Minimize geomean_ns_per_query (geometric mean of per-query wall-clock across all timed queries, all shapes, all distributions) subject to:

  1. Correctness phase: pass (exit-2 otherwise).
  2. worst_ns_per_query ≤ 1.05 × the last-kept kernel's worst.
  3. total_seconds ≤ 600.
  4. Build is clean: cargo build --release succeeds, cargo clippy --release --all-targets -- -D warnings reports zero issues.

Ties break toward simpler code. If two kernels report the same speed within ~3% noise, prefer fewer lines / less unsafe.

Lance-PQ-specific priors (lossless directions)

These directions are known to pay off without compromising arithmetic accuracy. Pick one hypothesis at a time; implement; measure; decide.

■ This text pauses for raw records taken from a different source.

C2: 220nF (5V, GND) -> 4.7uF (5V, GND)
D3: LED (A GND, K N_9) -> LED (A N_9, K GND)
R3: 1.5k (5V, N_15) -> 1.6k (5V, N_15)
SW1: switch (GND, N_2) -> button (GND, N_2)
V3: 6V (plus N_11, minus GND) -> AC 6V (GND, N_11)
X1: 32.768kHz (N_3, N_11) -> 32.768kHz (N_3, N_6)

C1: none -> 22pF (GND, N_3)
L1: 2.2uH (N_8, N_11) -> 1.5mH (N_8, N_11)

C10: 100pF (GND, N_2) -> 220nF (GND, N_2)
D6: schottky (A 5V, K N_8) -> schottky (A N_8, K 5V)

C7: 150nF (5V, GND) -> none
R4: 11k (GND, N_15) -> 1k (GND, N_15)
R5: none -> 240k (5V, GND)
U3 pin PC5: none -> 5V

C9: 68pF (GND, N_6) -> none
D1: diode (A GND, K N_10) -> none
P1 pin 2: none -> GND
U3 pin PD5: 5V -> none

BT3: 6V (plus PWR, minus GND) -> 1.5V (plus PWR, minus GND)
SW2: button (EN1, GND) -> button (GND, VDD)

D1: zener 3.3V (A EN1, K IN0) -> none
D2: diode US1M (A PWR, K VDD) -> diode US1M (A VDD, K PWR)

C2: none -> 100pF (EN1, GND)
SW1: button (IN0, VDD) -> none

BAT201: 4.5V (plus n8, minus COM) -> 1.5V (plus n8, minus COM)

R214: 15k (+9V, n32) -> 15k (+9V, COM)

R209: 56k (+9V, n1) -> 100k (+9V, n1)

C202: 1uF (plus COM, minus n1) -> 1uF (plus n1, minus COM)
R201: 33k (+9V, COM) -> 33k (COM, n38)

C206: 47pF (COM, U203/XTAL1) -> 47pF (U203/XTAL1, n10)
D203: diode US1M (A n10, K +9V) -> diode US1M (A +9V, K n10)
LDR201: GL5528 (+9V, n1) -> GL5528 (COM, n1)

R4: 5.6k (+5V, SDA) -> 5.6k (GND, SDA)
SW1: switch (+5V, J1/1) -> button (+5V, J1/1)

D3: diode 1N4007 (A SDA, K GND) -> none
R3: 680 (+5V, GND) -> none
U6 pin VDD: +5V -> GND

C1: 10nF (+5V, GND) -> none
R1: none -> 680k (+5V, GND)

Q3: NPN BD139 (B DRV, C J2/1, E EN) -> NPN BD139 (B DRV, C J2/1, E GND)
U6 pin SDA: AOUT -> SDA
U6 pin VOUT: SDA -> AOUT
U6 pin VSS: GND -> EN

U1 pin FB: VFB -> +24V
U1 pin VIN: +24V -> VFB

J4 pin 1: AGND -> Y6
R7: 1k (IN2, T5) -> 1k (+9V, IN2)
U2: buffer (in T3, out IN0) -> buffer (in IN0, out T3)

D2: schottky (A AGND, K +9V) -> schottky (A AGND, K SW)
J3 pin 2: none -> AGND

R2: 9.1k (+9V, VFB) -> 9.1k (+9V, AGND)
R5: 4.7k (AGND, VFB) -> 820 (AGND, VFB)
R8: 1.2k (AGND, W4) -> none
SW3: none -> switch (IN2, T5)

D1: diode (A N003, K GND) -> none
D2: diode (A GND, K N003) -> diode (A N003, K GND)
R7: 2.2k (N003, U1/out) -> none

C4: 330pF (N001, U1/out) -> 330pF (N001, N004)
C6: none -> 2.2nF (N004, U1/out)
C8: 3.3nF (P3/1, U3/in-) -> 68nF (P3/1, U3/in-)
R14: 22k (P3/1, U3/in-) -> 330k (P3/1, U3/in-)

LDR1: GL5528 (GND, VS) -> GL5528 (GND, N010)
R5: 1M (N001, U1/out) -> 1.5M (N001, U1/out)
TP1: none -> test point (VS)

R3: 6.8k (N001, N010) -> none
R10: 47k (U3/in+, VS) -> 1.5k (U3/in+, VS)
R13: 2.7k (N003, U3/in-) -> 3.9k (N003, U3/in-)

  • Codebook layout. The reference layout is [m][k][d]. For a fixed query, iterating over centroids stays in cache, but the inner loop over d is short. Transposing to [m][d][k] lets you SIMD-load 8 (query - centroid) lanes across d and broadcast over k. Do the transpose in PqKernel::new once.
  • Cache c·c. The diffsquaresum is (q - c)·(q - c) = q·q - 2qc + c·c. Hoist q·q per sub-vector, precompute c·c once at codebook-load time. Inner loop becomes one FMA (-2qc + cc). Watch the sign / accumulator ordering so the rounding stays within tolerance.
  • Probe layout. The probe is dominated by acc += table[m][codes[off+m]] × num_sub_vectors. Transposing codes to [m][i] (one row per sub-quantizer, contiguous over base index) lets you process up to 32+ vectors per inner iteration with vpgatherdq-style loads.
  • Top-K integration. push() does a branch + heap sift on every code. At 50k probes per query × 9 (shape × dist) combos that's the second-biggest cost after the gather. Block the probe (e.g., 512 codes at a time), find the local top-K with a branchless pass, then merge into the global heap.
  • Prefetch. A _mm_prefetch(codes.as_ptr().add(off + 64), _MM_HINT_T0) ahead of the gather is usually pure win at 50k+ scale where codes don't all fit in L2.
  • FMA chains for table build. The diffsquaresum maps cleanly to FMA on AVX2/NEON. Even without intrinsics, structuring the inner loop so rustc emits FMA helps.
  • Avoid the Vec allocation in the hot path. distance_table allocates a fresh Vec<f32> per call. Returning a fixed-capacity buffer is a public-API change you can't make — but you can reuse a thread-local scratch buffer internally if it speeds the build.

The loop

Once setup is done, repeat indefinitely:

  1. Observe state. Read the last ~5 rows of results.tsv. Note which ideas have been tried, what won, what regressed. Form a hypothesis with one sentence stating the change and the predicted effect on speed and correctness.
  2. Edit src/kernels.rs. Keep the diff focused on the one hypothesis.
  3. Build and lint.
    cargo build --release
    cargo clippy --release --all-targets -- -D warnings
    
    If either fails, fix and try again — do not commit broken state.
  4. Run the trial.
    cargo run --release --bin run_experiment > run.log 2>&1
    
  5. Parse the result. Extract correctness, geomean_ns_per_query, worst_ns_per_query (with combo), peak_mem_mb, total_seconds. Compute deltas vs. baseline.
  6. Decide keep or revert.
    • Keep iff: correctness: pass, geomean strictly better than the last-kept row (allow ~1% noise band), and worst_ns_per_query ≤ 1.05 × last-kept's worst.
    • Revert otherwise: git restore src/kernels.rs (or commit and git revert if you want the revert in history). Note what failed.
  7. Log. Append one row to results.tsv:
    <short_sha>	<iso8601>	<correctness>	<geomean_ns>	<worst_ns>	<worst_combo>	<best_ns>	<best_combo>	<peak_mem>	<elapsed>	<keep|revert>	<one-line description>
    
  8. Commit. One-line message describing the change and the headline number, e.g. transpose codebook in new(); 18.2k → 14.1k geomean ns (worst -8%).

Hygiene

  • Always commit src/kernels.rs changes; never commit results.tsv or run.log (they're gitignored).
  • If a change fails to build, do not commit. Iterate until it builds, or revert cleanly.
  • If two consecutive ideas regress, take a beat: re-read the last ~10 rows of results.tsv and update your mental model before proposing the next.
  • Per-trial cap: 10 minutes. If cargo run is still going after 10 min, kill it and mark the trial as timeout.

Never stop

Keep going until interrupted. Each loop iteration is one hypothesis, one edit, one measurement, one commit. No multi-step plans across iterations.